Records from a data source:
======
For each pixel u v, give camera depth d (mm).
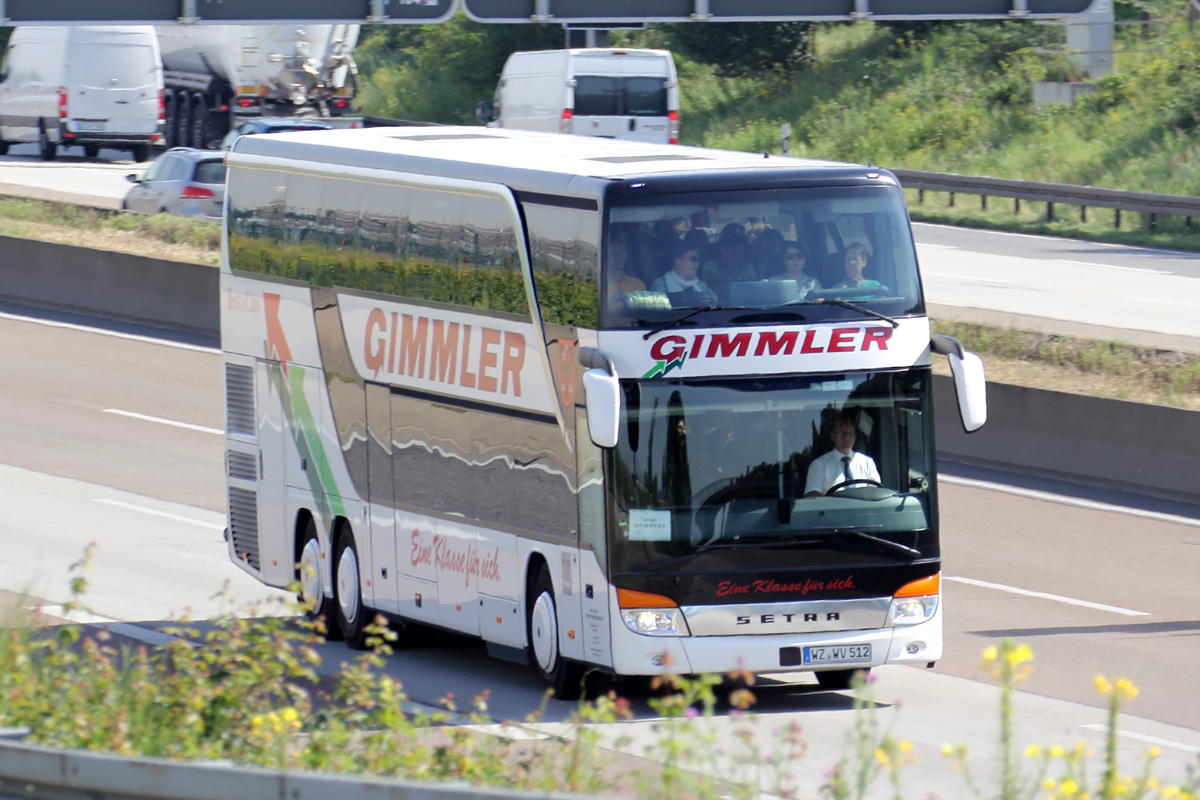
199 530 67875
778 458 43875
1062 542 65625
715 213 44125
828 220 44781
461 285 48906
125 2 155500
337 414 54625
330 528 55375
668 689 43719
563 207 45188
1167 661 49375
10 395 95375
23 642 37125
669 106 162375
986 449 79938
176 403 93812
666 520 43250
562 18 166750
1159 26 196625
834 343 44250
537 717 30891
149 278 117562
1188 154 163000
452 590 49625
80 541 65250
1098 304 107312
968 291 113125
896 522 44344
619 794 27562
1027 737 41469
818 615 43844
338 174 54625
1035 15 168875
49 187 166875
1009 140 182875
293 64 190750
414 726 32500
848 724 42844
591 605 44000
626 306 43500
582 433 43969
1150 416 73688
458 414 49000
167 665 34812
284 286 57188
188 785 25172
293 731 30922
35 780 26641
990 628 53656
======
* _Exercise requirements_
The lines from the one containing "626 306 43500" through the last line of the records are to be transcribed exactly, with nothing else added.

* _Solution_
626 306 43500
582 433 43969
1150 416 73688
458 414 49000
167 665 34812
284 286 57188
188 785 25172
293 731 30922
35 780 26641
990 628 53656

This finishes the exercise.